### Job item A
List every line in the rows below that contains the string "Reinvention", matching case exactly.

------------------------------------------------

Scrolling is typically carried out through direction keys of the electronic device or through a pointer-type control device such as a mouse or a stylus, for example. In mobile electronic devices, scrolling is often carried out through direction keys which are typically small in size. Therefore, it may be uncomfortable for a user to operate the small direction keys frequently in order to scroll information on the display unit.

“Waterscape” is a solution by Hitachi for controlling a user interface of an electronic device. In a display unit of the electronic device, there is displayed a bubble representing an application. A user may move the bubbles by tilting the electronic device. The “Waterscape” uses an analogy for the bubbles in water. Through tilting and shaking gestures, the user may select an application. A current Internet-site illustrating “Waterscape” is: hhil.hitachi.co.jp/products/waterscape-e.html.

Patent publication US20020082007 discloses a method for transmitting or mediating affection, emotions and mood using a mobile communication system. A caller may, prior to making a phone call or during a phone call, select and play a tune according to his/her emotional state, and mediate his/her emotional state to the receiving person. The music tune is transmitted as background music during the voice conversation. Thus, it is easier to empathically understand the caller. The emotional state may be given automatically or manually by the user. In manual mode, the emotional state could be chosen from mobile phone menus or provided by a speech message or by squeezing the phone hard, whereupon an emotional state icon would change from happy to sad.

------------------------------------------------

### Job item B
Decide whether each statement agrees with the excerpt above. Answer yes or no, and quote the words from the excerpt that settle it.
(i) In "Waterscape," the user can move the bubbles by tilting the electronic device.
(ii) Under patent publication US20020082007, the music tune is played only after the voice conversation has ended.
(iii) The direction keys on mobile electronic devices are typically large.

(Recorded data)
------------------------------------------------

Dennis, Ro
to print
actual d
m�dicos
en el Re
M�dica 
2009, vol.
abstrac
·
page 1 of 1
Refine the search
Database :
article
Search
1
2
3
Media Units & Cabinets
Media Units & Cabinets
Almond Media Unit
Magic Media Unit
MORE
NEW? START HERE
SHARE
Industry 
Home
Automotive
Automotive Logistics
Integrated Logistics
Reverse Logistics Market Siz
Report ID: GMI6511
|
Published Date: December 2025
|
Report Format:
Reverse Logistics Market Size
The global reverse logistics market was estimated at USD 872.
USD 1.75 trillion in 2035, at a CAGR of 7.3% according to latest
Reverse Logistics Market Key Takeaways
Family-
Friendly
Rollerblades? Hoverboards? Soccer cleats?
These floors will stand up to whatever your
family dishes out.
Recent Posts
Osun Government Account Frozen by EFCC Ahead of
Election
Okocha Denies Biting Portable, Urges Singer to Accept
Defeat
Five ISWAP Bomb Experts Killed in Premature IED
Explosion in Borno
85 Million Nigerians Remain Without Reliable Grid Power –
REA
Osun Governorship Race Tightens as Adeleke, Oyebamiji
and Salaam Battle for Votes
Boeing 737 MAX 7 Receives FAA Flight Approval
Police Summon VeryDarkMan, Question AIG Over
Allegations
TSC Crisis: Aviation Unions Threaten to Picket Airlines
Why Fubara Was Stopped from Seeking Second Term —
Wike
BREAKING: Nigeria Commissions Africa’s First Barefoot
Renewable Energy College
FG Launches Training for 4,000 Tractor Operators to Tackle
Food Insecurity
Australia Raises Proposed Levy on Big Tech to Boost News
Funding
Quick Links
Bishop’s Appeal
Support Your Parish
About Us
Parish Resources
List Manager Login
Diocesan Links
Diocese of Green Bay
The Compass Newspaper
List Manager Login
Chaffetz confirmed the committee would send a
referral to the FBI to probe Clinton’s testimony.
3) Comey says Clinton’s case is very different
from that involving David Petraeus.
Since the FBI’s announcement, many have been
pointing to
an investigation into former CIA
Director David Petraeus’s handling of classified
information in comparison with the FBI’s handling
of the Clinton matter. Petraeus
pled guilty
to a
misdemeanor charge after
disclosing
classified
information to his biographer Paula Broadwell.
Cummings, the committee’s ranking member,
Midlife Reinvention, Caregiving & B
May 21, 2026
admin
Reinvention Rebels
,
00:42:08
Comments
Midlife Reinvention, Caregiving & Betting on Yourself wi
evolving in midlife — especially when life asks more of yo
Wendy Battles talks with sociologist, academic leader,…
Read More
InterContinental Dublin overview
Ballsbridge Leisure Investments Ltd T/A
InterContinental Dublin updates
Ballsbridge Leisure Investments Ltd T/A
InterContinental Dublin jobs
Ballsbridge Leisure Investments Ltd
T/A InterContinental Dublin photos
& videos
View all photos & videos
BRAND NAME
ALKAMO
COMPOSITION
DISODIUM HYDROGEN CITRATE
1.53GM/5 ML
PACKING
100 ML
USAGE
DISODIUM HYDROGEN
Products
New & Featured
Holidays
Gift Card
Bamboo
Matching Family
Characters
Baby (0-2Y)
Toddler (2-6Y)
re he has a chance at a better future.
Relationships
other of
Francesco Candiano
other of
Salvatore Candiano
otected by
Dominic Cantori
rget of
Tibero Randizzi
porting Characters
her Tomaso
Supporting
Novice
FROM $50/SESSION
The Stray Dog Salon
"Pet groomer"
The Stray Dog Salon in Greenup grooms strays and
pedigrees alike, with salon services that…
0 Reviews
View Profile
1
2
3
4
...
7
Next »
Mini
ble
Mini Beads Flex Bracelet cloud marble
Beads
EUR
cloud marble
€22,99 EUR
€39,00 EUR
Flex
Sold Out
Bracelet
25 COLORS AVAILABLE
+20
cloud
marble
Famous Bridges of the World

------------------------------------------------

### Your solution A
Midlife Reinvention, Caregiving & B
Reinvention Rebels
Midlife Reinvention, Caregiving & Betting on Yourself wi

### Your solution B
(i) Yes: "A user may move the bubbles by tilting the electronic device."
(ii) No: "The music tune is transmitted as background music during the voice conversation."
(iii) No: "scrolling is often carried out through direction keys which are typically small in size."